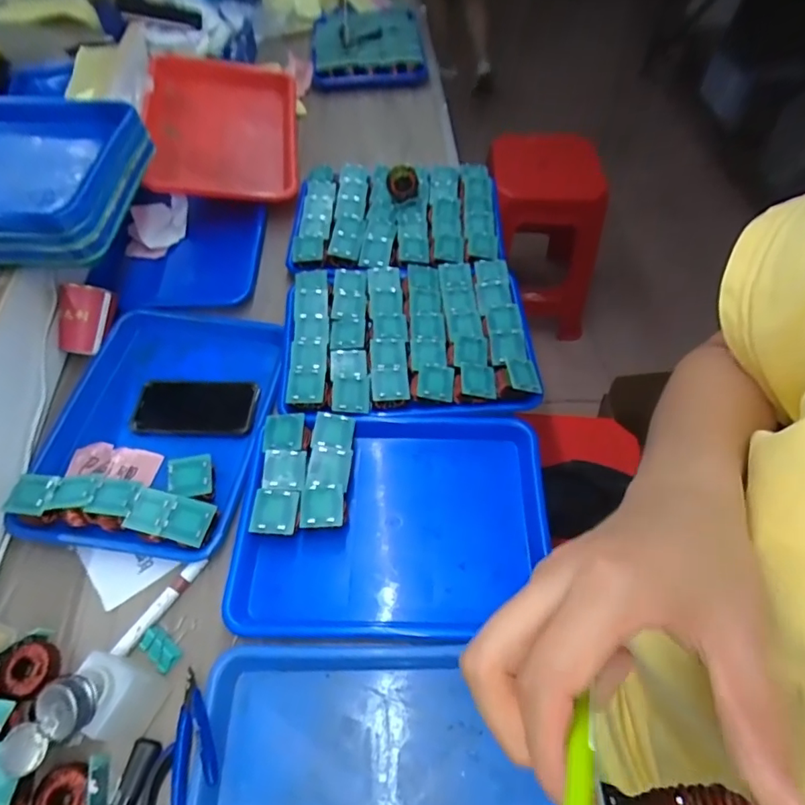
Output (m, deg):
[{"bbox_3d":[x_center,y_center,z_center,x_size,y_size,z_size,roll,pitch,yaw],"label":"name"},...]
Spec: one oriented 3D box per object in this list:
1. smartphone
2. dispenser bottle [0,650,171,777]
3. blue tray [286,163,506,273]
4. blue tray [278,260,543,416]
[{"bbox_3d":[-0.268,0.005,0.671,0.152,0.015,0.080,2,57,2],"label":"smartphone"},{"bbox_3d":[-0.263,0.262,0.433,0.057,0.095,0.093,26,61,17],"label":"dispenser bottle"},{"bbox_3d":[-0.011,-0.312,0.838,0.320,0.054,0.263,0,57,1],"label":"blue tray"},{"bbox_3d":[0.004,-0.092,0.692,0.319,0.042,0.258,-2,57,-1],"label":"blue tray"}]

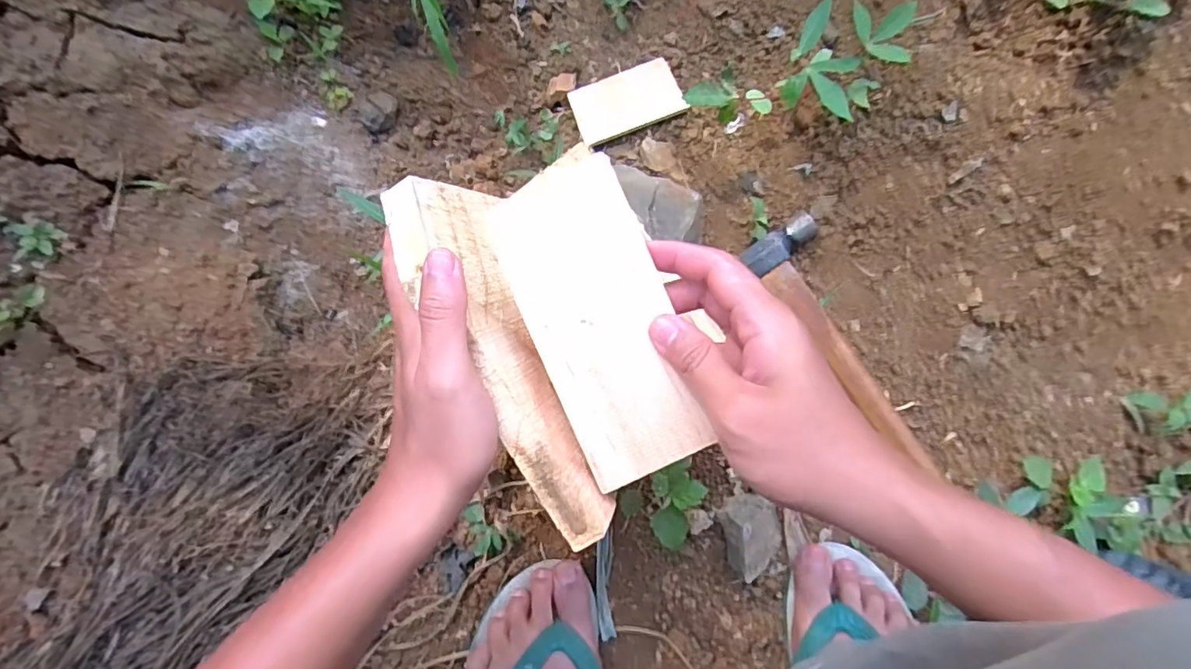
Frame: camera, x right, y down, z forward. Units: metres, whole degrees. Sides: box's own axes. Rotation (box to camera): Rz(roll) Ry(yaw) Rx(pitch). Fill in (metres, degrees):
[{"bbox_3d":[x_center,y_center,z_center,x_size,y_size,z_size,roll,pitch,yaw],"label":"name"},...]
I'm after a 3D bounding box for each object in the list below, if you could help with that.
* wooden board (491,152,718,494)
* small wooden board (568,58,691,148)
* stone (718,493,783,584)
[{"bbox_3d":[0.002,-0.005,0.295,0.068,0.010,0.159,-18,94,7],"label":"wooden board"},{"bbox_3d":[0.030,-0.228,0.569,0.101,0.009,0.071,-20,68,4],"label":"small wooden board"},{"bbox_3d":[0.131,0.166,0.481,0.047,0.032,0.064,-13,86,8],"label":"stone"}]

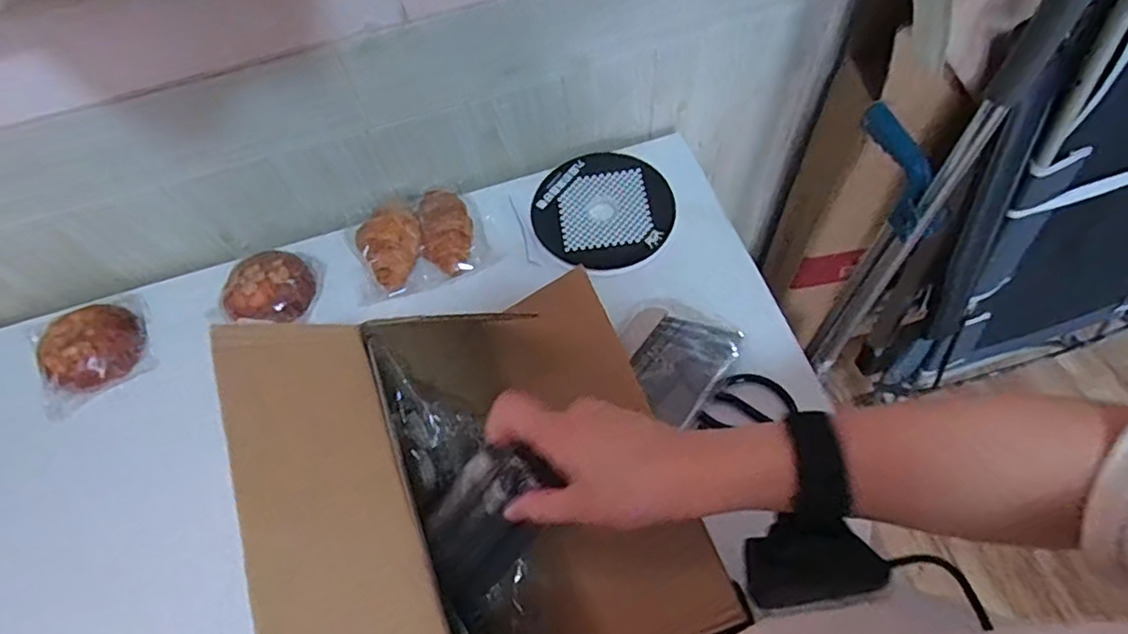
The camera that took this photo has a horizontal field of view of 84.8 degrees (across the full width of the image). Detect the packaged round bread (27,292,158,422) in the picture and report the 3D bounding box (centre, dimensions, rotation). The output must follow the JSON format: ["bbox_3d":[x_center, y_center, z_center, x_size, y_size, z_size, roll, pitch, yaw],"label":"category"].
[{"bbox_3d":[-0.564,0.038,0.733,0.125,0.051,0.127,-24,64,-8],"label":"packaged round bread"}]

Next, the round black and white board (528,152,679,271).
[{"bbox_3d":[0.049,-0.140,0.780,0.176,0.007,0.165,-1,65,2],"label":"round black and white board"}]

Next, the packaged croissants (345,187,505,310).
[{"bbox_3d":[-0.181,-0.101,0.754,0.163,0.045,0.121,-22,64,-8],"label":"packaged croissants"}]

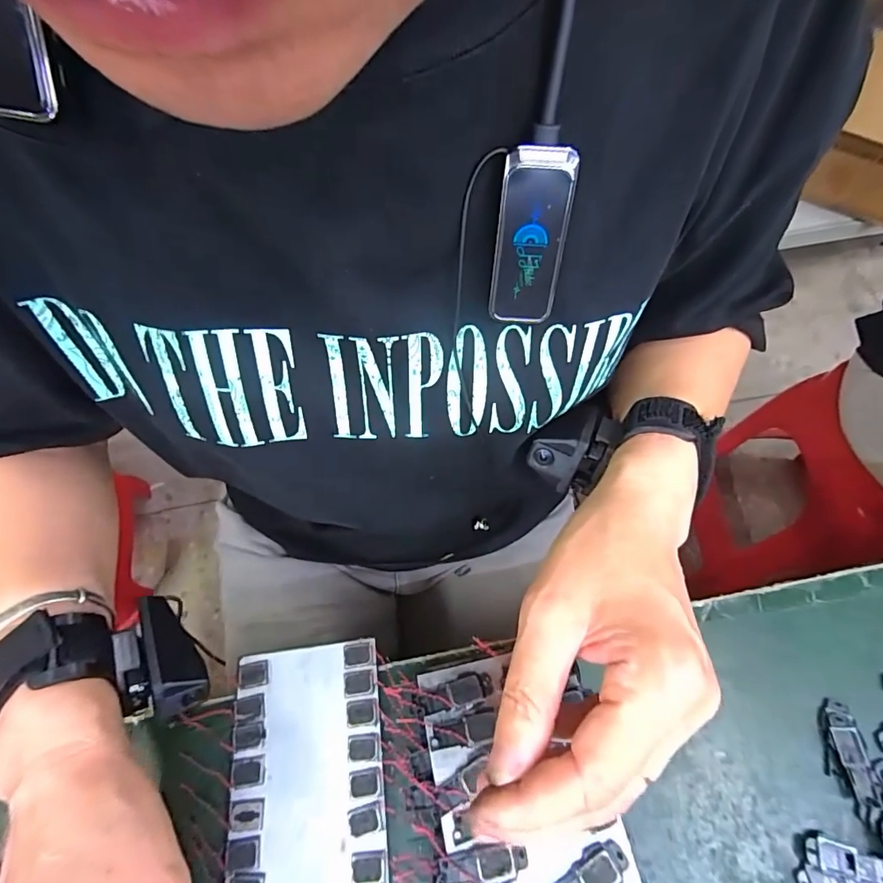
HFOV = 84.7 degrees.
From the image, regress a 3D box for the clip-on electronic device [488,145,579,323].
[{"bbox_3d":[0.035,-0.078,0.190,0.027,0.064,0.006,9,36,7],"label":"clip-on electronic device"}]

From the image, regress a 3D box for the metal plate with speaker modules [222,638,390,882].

*THE TASK*:
Pictures excluded, repeat exactly the lines from the top of the material through the line with "3. blue tray [286,163,506,273]", including both of those lines.

*EXERCISE RESPONSE*:
Output (m, deg):
[{"bbox_3d":[x_center,y_center,z_center,x_size,y_size,z_size,roll,pitch,yaw],"label":"name"},...]
Spec: one oriented 3D box per object in this list:
1. smartphone
2. dispenser bottle [0,650,171,777]
3. blue tray [286,163,506,273]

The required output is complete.